1. Infant holy, infant lowly,
for his bed a cattle stall;
oxen lowing, little knowing,
Christ the babe is Lord of all.
Swift are winging angels singing,
noels ringing, tidings bringing:
Christ the babe is Lord of all.
2. Flocks were sleeping, shepherds keeping
vigil till the morning new
saw the glory, heard the story,
tidings of a gospel true.
Thus rejoicing, free from sorrow,
praises voicing, greet the morrow:
Christ the babe was born for you. 
          The next song our choir is going to sing tomorrow night is “Infant Holy, Infant Lowly.” What strikes me about this song is the pedestrian-ness of it. It’s so like our lives, at least our lives as they would have been at the time. Oxen lowing, flocks sleeping, shepherds keeping vigil through the night. This is the way God seems to work most often. Life is going on, being life. We get up in the morning, do whatever the day calls for and go to bed again, and more often than not, we don’t notice the star except as a curiosity.
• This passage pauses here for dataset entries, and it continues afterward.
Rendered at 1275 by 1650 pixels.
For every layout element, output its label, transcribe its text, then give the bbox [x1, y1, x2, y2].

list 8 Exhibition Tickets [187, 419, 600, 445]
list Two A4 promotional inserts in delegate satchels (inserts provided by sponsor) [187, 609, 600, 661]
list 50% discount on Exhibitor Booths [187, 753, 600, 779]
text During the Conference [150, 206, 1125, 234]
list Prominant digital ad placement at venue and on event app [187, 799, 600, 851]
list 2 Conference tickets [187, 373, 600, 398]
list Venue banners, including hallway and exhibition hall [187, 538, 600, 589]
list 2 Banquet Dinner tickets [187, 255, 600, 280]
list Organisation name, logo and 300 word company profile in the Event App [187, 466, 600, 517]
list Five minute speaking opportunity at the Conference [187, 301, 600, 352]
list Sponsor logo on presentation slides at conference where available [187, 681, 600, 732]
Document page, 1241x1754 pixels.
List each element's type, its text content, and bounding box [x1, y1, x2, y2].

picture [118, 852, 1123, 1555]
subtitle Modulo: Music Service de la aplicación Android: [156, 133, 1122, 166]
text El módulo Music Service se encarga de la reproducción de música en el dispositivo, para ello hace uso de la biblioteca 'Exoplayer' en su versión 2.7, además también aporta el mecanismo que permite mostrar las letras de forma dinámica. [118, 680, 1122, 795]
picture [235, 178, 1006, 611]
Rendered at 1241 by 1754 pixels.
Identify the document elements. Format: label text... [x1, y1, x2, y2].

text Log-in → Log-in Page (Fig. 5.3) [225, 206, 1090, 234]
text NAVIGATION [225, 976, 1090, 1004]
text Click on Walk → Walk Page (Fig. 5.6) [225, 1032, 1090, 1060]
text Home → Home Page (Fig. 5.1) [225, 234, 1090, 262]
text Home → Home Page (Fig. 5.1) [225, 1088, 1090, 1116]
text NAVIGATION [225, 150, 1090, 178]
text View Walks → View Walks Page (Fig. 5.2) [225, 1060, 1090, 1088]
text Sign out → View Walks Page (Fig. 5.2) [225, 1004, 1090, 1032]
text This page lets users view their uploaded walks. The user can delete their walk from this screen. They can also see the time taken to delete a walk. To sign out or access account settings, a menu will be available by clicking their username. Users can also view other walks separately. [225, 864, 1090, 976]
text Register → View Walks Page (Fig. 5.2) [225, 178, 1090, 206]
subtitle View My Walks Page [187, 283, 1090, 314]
We don’t hear or see the angels because we’re too busy listening to the car radio or checking out social media, or whatever. God does His thing, and we don’t notice. 
               In fact, we might find ourselves losing patience with those who are standing in the figurative street saying, “Look at that ‘star’! What does it mean?” There are places in Scripture where God talks to someone, and the people around him/her hear thunder. Oh, to have the ears that hear God speaking in that thunder! Oh, to have the eyes that see the angels and the stars. But you know who did hear the angels and see the star? People who were looking, and people who were more than likely bored out of their gourds… there in case something happened to the sheep. Neither group cared that the infant was lowly, because they both recognized that He was holy.